NERACA
Jakarta – Setelah pandemi Covid-19 mereda, dunia dihadapkan dengan adanya infasi perang antara Rusia ke Ukraina. Adanya perang sudah jadi barang tentu mengganggu geopolitik dan ekonomi global tidak terkecuali Indonesa. Dan yang patut di waspadai adanya perang ini adalah krisis pangan dan energi.
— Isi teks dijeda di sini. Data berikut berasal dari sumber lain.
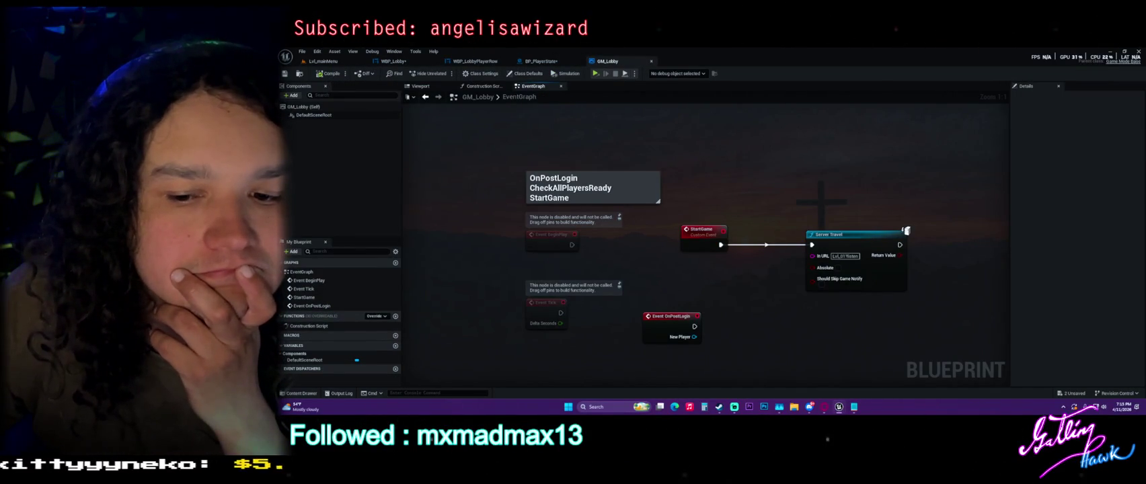
# Step: Search GM_Lobby's action list for a player-leave event using 'onleave', 'leave', 'ex' and 'server travel'
pyautogui.rightClick(770, 192)
pyautogui.write('onleave')
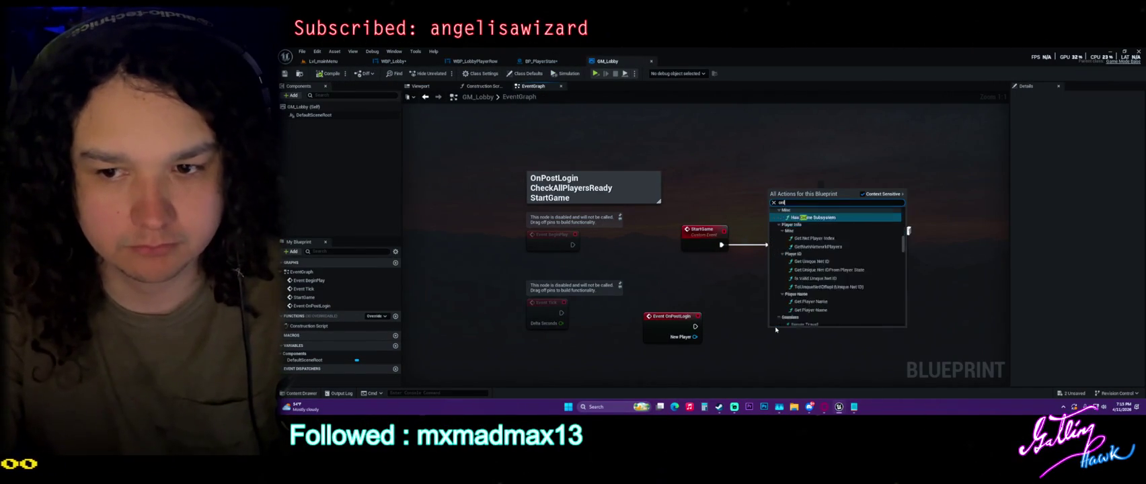
pyautogui.press('BackSpace')
pyautogui.press('BackSpace')
pyautogui.press('BackSpace')
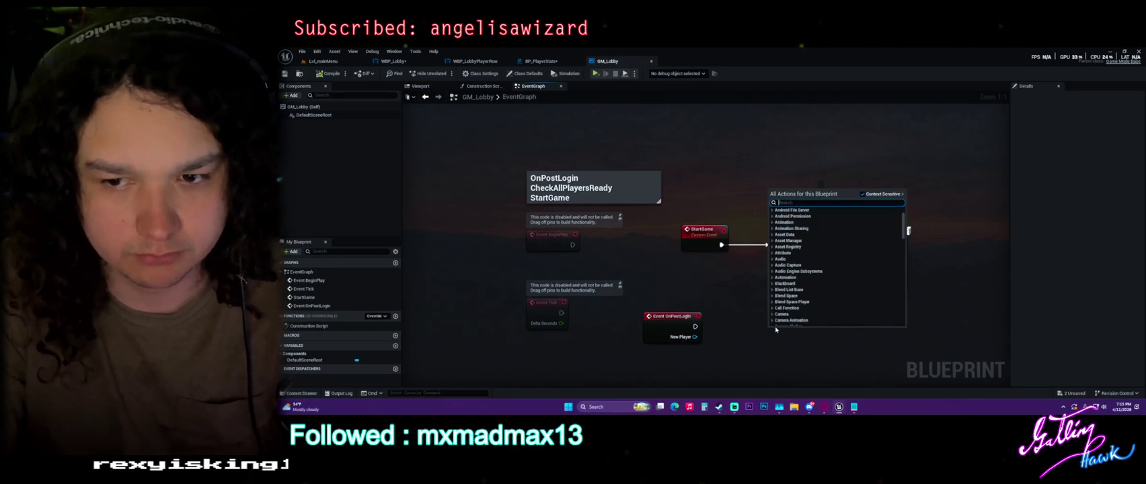
pyautogui.write('leave')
Budi Hikmat, Chief Economist PT Bahana TCW Investment Management, mengatakan Rusia memegang peran penting di sektor pangan dan energi . Makanya adanya perang ini sangat sangat berpengaruh pada kondisi global, tidak terkecuali Indonesia. Terutama untuk kebutuhan pangan dan energi. “Gejolak yang paling dirasakan oleh dunia adanya perang ini adalah adanya kenaikan harga pangan dan energi. Ini yang patut diwaspadai oleh Indonesia,” ujarnya saat menjadi pembicara pada dalam seminar yang diselenggarakan oleh Lembaga Pengembangan Perbankan Indonesia (LPPI), yang mengangkat tema “Krisis Geopolitikal dan Dampaknya Bagi Perekonomian dan Jasa Keuangan Indonesia”, Via Zoom pada, Selasa (31/5).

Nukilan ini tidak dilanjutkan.